Als Wächter über die Vermögen der reichsten Unternehmerfamilien umgibt Family Offices immer noch eine Aura des Exklusiven und Geheimnisvollen. Doch von der Grösse her operieren viele von ihnen als Finanz-KMU – der ehemalige Investmentbanker Jared Birchall etwa ist praktisch alleine verantwortlich für die Investments des vermögendsten Mannes der Welt, Tesla-Gründer Elon Musk.

Entsprechend gefordet sind die Einzelkämpfer im Dienste der Superreichen angesichts von globalen Trends, welche selbst Grosskonzerne an ihre Grenzen bringen. Recht schonungslos zeigt dies eine aktuelle Studie der Beratungsfirma EY auf, die auf einer Umfrage bei mehr als 250 der weltweit führenden Single Family Offices in zwölf Ländern beruht.

Feste Strukturen fehlen

Wie aus den Report hervorgeht, bekunden zahlreiche Befrage eindeutig Schwierigkeiten, sich mit den weitreichenden Änderungen in der Regulierung und der Steuerpolitik, aber auch mit der zunehmenden geopolitischen Unsicherheit auseinanderzusetzen, wie sie mit dem Krieg in der Ukraine überdeutlich geworden ist.

Im Kern läuft dies auf einen einzigen Schmerzpunkt hinaus: Das Risikomanagement. Während 90 Prozent hier auf externe Hilfe vertrauen oder solche Unterstützung noch in Anspruch nehmen wollen, vermelden weniger als die Hälfte der Family Offices für Einzelfamilien, dass sie intern über feste Strukturen für den Umgang mit Risiken verfügen.

Wie sagt man es dem Familienmitglied?

Dabei spielt auch ein Dilemma hinein, das alle solche Firmen betreffen dürfte: Mitarbeitende müssen sich zwar an Weisungen halten – doch einem Familienmitglied und damit dem Arbeitgeber lässt sich ein korrektes Verhalten nicht einfach befehlen. Allerdings können sich Patzer im Umgang mit Risiken schnell einmal auf den Ruf einer Unternehmerfamilie auswirken.

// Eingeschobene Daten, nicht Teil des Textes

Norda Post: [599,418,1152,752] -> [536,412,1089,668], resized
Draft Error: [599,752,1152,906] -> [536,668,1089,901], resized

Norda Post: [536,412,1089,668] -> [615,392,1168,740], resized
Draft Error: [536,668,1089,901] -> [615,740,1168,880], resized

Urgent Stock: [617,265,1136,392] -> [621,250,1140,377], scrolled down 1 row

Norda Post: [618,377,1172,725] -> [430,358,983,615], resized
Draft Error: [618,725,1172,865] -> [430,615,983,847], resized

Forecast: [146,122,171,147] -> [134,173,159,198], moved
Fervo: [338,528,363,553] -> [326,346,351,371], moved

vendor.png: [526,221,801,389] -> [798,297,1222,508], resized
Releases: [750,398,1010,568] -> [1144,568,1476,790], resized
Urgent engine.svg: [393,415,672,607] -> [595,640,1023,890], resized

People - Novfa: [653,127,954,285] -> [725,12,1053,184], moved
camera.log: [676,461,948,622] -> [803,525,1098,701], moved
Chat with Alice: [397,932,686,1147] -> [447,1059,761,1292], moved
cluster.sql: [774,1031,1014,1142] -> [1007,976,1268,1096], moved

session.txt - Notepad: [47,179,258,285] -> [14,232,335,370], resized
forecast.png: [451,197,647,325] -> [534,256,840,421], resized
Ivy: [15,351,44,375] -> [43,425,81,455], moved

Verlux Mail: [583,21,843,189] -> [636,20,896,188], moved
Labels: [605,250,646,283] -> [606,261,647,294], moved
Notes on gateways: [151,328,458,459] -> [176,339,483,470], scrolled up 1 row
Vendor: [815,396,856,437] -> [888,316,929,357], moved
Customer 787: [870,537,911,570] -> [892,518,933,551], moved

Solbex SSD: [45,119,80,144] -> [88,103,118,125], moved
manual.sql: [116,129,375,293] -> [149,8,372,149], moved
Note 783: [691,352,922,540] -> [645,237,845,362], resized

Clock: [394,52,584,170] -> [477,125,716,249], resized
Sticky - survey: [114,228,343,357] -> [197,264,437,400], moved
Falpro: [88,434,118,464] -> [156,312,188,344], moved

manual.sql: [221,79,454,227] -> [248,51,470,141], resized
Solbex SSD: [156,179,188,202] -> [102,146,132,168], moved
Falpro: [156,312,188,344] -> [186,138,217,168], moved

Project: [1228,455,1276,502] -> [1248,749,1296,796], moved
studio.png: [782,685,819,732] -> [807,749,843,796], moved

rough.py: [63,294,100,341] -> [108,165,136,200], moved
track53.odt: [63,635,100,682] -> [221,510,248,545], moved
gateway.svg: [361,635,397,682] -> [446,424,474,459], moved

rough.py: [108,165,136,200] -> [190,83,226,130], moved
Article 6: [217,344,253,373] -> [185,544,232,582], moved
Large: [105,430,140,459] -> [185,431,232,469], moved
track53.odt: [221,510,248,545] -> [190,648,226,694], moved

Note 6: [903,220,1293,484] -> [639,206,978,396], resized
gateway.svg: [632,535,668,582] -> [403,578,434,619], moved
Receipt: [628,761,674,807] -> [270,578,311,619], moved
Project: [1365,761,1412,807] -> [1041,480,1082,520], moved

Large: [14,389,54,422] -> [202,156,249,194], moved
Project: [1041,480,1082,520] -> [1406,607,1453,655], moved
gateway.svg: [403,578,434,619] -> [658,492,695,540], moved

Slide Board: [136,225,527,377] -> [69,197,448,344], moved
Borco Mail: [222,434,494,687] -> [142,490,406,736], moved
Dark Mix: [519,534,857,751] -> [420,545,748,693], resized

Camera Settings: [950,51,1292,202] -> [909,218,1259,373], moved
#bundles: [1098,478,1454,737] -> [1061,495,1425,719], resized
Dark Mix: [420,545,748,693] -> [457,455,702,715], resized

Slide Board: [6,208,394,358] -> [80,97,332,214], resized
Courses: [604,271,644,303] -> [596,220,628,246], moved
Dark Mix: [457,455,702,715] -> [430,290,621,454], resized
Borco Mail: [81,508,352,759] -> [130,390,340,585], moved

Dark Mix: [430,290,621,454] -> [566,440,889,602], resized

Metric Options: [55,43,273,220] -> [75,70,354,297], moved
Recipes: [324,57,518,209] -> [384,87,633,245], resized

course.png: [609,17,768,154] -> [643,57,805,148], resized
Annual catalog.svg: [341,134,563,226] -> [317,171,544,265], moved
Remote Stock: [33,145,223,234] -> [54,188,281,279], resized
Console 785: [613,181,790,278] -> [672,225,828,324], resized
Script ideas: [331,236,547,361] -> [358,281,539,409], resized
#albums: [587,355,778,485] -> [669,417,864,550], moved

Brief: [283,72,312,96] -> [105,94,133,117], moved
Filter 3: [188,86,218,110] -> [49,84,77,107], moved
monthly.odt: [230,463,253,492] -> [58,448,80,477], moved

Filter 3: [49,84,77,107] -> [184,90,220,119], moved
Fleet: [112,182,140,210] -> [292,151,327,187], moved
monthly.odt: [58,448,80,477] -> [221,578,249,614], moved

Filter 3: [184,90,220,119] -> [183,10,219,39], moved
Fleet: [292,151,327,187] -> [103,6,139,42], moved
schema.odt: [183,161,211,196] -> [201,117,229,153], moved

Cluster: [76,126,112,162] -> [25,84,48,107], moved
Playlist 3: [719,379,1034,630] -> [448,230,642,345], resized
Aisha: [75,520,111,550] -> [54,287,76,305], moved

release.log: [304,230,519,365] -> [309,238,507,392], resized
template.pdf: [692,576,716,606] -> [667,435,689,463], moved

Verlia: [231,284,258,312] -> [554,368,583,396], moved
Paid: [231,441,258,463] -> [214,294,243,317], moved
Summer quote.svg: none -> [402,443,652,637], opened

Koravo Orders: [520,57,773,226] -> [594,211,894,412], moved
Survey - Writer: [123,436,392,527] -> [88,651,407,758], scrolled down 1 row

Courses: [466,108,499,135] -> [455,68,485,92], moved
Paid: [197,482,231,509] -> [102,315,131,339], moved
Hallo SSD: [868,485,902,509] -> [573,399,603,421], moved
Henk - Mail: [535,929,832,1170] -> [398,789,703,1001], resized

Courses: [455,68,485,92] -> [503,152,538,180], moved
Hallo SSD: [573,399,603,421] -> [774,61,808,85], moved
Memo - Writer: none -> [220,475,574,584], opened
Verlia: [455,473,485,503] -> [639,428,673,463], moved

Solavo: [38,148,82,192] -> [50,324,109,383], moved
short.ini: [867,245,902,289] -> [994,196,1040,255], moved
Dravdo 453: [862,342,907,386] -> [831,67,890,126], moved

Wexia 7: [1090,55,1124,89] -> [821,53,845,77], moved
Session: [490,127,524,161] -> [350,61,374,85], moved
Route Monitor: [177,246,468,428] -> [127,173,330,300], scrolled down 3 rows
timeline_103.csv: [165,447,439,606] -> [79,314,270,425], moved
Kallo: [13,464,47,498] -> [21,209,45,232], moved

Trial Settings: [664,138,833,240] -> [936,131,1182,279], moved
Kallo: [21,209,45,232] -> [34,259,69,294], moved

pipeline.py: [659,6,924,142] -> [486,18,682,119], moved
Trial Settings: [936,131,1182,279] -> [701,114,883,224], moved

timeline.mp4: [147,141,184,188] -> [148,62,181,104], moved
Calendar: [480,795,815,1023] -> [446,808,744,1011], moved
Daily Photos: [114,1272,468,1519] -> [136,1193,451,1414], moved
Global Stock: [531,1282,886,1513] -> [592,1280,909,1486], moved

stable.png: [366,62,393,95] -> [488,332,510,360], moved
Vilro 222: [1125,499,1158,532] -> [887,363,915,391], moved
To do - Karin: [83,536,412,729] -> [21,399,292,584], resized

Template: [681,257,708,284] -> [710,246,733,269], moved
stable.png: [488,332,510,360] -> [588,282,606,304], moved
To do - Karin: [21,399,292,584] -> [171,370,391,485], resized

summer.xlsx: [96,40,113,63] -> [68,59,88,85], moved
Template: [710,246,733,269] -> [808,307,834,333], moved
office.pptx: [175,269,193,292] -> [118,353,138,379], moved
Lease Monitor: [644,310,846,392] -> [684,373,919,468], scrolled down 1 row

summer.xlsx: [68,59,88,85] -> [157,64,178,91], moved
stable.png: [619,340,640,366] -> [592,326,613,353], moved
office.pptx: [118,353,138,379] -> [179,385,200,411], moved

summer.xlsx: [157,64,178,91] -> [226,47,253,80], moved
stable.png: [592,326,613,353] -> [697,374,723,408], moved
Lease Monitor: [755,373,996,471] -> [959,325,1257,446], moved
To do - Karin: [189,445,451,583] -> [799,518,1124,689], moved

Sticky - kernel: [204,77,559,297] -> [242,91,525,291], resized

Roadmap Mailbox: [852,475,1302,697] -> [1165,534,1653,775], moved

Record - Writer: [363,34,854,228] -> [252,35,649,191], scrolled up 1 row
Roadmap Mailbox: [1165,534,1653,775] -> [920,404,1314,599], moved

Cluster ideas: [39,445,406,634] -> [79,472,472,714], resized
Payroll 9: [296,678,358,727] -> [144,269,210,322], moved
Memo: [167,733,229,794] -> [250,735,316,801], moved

So ist es nicht nur kostspielig, sondern oftmals auch mit einer gewissen Peinlichkeit verbunden, Opfer von Cyberkriminellen zu werden. Trotz erheblicher Ressourcen, die eigentlich in die Cyberabwehr gesteckt werden könnten, erweisen sich Familiy Offices gemäss der Studie von EY als überraschend verwundbar gegenüber Hacks.

Keinen Plan

So gaben fast drei Viertel der Befragten an, dass sie schon einmal von einer Verletzung der Cybersicherheit oder einer Datenverletzung betroffen waren. Und die meisten scheinen nicht sorgfältig genug mit der Thematik umzugehen, so die Autoren der Studie. 72 Prozent der Family Offices haben keinen Plan für die Reaktion auf Cybervorfälle, und weniger als ein Drittel bietet irgendeine Art von Schulung für Mitarbeitende oder Familienmitglieder an.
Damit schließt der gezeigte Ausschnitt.